PAGE TEXT:
== Segment start ==
You may see him on the streets of Beijing, pointing at things he's trying to buy, reading maps upside down, or trying his skills at spitting. The following are his diary entries during his two-month stay.


Sunday, 5/20/07 | And Found

I woke up at 3 am on my first morning, unadjusted to Beijing time. One DVD and 15 Mandarin flashcards later, it was late enough to attempt some grocery shopping. After consulting my shopping list - "toilet paper, water" - I crammed Duoshao qian? (How much does this cost?) into my wallet, repeated in vocal Mandarin: "Hello, thank you, 1 2 3 4 5," and stepped into the cool, blue morning.

Just outside my residential block is the shockingly floral Yuan Dynasty Park, with straight walkways lining a smooth, reflecting canal. It was early on a Sunday, so the only vital signs in the streets were construction workers (eating), unaccompanied dogs too fluffy to be strays, and armies of seniors doing calisthenics. Some seniors moved forward with jogging motions, taking small enough steps to be passed by other seniors walking leisurely. But most of the morningfolk gathered on concrete squares, following a spry instructor in exercise-video fashion.

Above the tinny echo of their New Age aerobics recording sounded an orchestra of raucous sound of clearing throats and spitting. Public expectoration is at serious levels in Beijing, where city officials have resorted to a public awareness campaign to calm the habit before the 2008 Olympics. Yet the unambiguous bilingual sign of park rules had no effect on these citizens, whose habit I found so charming that I relieved my sinuses of Beijing smog and hocked a few myself.
== Segment end ==
MATERIAL SUPPLIED:
== Segment start ==
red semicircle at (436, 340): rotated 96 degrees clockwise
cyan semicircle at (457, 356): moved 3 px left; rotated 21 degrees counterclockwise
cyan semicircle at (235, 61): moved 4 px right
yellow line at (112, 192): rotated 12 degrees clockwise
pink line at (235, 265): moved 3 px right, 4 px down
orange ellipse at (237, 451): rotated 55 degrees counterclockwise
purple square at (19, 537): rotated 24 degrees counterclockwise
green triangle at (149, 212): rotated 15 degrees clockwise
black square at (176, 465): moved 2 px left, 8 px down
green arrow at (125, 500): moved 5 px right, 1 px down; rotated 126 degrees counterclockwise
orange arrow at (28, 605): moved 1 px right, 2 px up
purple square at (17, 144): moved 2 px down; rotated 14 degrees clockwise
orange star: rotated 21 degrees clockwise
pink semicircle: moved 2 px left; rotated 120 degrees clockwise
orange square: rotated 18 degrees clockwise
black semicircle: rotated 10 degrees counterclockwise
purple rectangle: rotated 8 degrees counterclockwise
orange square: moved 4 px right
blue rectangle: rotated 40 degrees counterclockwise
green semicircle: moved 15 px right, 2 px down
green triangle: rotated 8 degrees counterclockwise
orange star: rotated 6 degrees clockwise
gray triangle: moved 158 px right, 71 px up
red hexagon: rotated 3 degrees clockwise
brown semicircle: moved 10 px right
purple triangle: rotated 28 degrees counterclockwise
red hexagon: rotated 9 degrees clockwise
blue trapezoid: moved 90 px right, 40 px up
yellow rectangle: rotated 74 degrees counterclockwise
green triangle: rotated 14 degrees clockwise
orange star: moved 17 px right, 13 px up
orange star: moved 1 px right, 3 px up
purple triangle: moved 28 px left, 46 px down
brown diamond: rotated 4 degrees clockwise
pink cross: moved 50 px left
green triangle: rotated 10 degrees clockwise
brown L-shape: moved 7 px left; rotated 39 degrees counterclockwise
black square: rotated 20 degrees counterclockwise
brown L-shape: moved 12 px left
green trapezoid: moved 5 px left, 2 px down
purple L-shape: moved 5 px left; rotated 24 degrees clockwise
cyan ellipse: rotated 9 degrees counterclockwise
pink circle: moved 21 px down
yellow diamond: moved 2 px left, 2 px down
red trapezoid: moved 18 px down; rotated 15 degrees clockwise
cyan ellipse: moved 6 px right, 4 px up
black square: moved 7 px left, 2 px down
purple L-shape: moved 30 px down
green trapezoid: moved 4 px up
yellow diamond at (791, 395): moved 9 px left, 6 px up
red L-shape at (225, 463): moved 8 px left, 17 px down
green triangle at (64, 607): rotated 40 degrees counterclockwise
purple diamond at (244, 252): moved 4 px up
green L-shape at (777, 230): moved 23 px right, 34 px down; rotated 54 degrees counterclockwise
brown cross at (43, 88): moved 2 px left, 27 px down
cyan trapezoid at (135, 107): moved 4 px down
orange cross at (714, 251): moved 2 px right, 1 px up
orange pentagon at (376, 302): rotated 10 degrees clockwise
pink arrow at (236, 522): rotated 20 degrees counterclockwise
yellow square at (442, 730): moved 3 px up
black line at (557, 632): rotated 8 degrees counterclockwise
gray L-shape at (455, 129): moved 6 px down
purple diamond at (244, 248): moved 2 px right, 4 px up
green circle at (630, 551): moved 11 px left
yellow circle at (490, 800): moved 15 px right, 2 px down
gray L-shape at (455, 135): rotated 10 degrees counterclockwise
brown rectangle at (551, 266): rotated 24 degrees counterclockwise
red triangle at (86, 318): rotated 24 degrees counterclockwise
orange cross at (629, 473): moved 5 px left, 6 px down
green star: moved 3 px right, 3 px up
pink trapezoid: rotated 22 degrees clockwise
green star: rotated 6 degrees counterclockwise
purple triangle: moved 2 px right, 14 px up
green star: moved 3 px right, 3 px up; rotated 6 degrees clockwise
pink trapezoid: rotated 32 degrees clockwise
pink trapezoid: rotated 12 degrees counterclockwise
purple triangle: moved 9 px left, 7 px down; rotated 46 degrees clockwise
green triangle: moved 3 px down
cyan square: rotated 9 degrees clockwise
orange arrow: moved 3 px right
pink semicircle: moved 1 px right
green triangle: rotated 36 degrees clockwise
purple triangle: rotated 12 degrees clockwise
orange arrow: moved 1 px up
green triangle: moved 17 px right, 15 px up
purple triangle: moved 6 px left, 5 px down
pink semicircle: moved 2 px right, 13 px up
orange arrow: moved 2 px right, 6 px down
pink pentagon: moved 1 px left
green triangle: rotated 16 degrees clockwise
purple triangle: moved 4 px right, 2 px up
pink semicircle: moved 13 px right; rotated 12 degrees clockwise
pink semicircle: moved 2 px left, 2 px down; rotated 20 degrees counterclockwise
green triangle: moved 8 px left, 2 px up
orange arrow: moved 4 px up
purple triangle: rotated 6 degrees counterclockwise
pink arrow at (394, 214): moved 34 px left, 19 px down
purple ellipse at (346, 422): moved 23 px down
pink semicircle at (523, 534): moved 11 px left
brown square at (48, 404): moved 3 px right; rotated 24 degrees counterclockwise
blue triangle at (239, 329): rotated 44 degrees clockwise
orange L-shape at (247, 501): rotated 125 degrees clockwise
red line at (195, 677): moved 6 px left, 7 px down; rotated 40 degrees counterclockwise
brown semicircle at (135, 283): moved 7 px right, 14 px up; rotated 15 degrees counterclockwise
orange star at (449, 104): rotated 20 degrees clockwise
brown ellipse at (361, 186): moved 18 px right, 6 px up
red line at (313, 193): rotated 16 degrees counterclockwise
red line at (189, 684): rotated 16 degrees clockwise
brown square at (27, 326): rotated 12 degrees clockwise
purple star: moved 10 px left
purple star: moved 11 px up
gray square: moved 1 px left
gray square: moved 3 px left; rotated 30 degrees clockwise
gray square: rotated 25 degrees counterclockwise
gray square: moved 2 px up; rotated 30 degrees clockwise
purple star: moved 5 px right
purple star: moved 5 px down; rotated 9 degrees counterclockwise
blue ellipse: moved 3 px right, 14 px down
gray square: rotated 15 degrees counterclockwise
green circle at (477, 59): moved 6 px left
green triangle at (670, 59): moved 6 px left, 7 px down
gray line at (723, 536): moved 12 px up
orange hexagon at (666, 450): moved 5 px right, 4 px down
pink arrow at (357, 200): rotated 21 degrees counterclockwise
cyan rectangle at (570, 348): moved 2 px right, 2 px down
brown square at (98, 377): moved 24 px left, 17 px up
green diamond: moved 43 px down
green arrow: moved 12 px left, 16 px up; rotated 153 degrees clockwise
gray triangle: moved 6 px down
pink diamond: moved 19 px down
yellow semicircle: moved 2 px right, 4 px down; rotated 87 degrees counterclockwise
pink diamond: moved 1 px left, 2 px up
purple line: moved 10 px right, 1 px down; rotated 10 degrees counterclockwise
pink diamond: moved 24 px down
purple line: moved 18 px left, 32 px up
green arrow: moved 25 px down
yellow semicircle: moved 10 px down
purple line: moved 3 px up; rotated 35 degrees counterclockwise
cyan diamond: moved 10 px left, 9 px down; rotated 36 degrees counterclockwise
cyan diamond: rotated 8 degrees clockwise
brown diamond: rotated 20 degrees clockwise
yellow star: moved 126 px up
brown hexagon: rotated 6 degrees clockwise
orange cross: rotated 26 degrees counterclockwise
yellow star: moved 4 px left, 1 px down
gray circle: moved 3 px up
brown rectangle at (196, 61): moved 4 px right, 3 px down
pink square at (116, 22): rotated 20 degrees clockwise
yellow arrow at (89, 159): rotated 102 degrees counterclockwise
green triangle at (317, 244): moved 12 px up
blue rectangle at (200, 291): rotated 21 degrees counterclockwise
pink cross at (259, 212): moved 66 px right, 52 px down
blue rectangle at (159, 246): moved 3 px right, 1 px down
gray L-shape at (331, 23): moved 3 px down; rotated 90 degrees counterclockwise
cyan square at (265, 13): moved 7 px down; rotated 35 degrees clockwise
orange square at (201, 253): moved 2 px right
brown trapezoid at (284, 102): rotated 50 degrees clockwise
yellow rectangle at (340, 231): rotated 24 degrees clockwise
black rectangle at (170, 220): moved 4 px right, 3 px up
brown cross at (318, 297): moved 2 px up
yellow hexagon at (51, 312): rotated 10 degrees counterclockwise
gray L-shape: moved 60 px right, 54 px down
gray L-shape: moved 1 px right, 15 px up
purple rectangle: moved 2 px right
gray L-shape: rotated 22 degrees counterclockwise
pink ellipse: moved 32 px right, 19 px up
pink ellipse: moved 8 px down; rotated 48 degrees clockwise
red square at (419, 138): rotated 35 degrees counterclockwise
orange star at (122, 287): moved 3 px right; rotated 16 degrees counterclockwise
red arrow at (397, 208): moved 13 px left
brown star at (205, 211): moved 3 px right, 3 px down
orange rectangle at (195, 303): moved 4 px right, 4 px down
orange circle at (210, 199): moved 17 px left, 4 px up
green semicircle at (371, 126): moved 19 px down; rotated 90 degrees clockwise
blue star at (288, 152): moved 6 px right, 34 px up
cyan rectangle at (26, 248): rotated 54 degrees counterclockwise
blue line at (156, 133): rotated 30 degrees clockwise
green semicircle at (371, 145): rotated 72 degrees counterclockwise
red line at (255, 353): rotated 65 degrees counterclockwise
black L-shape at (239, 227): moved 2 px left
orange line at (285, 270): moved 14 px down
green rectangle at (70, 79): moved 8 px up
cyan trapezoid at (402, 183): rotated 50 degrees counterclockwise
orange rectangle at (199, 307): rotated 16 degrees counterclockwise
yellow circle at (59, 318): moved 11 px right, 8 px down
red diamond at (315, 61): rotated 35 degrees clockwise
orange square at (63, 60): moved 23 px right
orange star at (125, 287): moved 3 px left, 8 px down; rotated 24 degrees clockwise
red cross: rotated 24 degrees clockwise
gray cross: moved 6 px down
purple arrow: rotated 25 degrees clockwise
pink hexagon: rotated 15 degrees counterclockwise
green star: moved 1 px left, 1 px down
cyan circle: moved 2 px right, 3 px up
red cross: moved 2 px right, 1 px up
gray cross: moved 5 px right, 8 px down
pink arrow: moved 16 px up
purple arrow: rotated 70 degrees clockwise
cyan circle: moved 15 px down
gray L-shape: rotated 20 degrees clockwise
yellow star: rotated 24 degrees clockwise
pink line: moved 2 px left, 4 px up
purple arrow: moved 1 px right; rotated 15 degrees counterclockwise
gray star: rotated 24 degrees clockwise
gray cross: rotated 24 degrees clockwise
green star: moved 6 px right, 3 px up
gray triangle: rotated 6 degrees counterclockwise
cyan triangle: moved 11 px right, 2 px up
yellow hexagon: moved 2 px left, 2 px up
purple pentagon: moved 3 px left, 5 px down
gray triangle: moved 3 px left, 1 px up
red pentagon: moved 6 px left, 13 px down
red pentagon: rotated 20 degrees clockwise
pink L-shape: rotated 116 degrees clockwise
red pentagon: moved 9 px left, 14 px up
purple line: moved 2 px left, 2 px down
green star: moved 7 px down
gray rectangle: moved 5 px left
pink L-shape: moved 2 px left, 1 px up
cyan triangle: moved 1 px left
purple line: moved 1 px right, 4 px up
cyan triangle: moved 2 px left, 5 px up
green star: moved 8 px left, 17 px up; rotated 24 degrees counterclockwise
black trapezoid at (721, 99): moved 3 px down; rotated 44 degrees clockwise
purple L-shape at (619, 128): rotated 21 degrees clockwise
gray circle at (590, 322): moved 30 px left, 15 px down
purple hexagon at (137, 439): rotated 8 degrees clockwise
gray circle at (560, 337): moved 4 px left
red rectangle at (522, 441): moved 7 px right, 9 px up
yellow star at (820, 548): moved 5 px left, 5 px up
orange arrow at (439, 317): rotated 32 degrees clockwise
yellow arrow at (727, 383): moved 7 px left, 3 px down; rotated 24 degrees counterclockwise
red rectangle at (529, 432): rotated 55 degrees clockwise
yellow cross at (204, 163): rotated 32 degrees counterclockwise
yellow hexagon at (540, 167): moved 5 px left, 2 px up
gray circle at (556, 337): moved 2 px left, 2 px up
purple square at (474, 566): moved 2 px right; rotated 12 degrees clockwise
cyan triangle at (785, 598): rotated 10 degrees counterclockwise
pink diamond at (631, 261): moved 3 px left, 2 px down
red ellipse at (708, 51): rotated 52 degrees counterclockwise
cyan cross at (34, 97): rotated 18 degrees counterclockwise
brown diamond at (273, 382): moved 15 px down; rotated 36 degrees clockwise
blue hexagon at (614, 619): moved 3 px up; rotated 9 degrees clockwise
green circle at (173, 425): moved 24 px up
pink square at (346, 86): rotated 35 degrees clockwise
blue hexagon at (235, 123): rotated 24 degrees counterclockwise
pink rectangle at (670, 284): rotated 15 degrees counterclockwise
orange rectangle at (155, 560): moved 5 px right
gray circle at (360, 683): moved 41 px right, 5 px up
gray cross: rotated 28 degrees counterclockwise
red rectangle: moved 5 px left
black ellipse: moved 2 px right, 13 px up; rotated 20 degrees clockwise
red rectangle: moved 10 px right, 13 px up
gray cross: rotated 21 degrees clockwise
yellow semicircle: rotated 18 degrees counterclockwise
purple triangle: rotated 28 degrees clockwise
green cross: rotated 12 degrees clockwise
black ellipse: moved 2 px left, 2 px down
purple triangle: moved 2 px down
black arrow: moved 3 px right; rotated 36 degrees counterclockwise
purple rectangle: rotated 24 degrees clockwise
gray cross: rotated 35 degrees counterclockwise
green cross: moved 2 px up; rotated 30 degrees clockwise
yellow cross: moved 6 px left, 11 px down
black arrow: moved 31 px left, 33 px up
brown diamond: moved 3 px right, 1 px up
== Segment end ==
EXERCISE SET:
- A) Answer from the Beijing diary entry:
(i) At what hour did the writer wake up on the first morning?
(ii) What two items were on the shopping list?
(iii) Before what event are city officials trying to calm the habit of public spitting?
- B) In the Beijing diary entry, what were the only vital signs the writer saw in the streets early that Sunday? List all of them.
- C) Extend the Beijing diary entry with the next part of that morning, continuing on from its final sentence.
None of the material is needed for anything asked here.

ANSWERS FOR EACH ITEM:
- A)
(i) 3 am
(ii) Toilet paper and water
(iii) The 2008 Olympics

- B)
- Construction workers (eating)
- Unaccompanied dogs too fluffy to be strays
- Armies of seniors doing calisthenics

- C)
The first order of the morning was finding a bathroom, so my hopes peaked and crashed when I bent my steps toward a WC sign, only to find a complete drought of toilet paper inside. I'd been warned of this - even more crucial than packing a toothbrush was TP - but I forgot. Another warning chimed from memory as I surveyed the unforested stalls: China squats. My apartment was blessed with a Western chair-style toilet, but the classic Chinese receiver is more like a porcelain pit jutting an inch out of the tiling. This was function, not furniture; leafing through a newspaper was probably out of the question.

Disheartened and unrelieved, I left the park in search of breakfast. A muddled exchange with a server at a small eatery earned me a tasty meal of Chinese comfort food: a fried empanada-like semicircle filled with salty chives and clear noodles, and a sweet sesame dough ball (ma tuan). At only 2 RMB, this was my first real victory of the day.

Emboldened by my purchase and by the increased volume of my digestive organs, I explored farther from home base in search of toilet paper or a stocked restroom. A short, sprawling building marked "International Department of Health\" looked appealing - clean, with bilingual signs - so I approached the woman sitting outside with a reflective orange uniform marked "P" (parking, I learned later). After a brief exchange in which I used two vocabulary words (bathroom, left), I figured I'd gained permission to walk through the open hospital doors. Inside, I was like a spy. Every footstep was secret, every sign was gathered intelligence. Like a toddler testing his parents' limits, I was pushing for access, seeing how far this would work before I was outed, and every inch was a thrill. It was probably a public building, but I was not part of this public, and it felt like stealing.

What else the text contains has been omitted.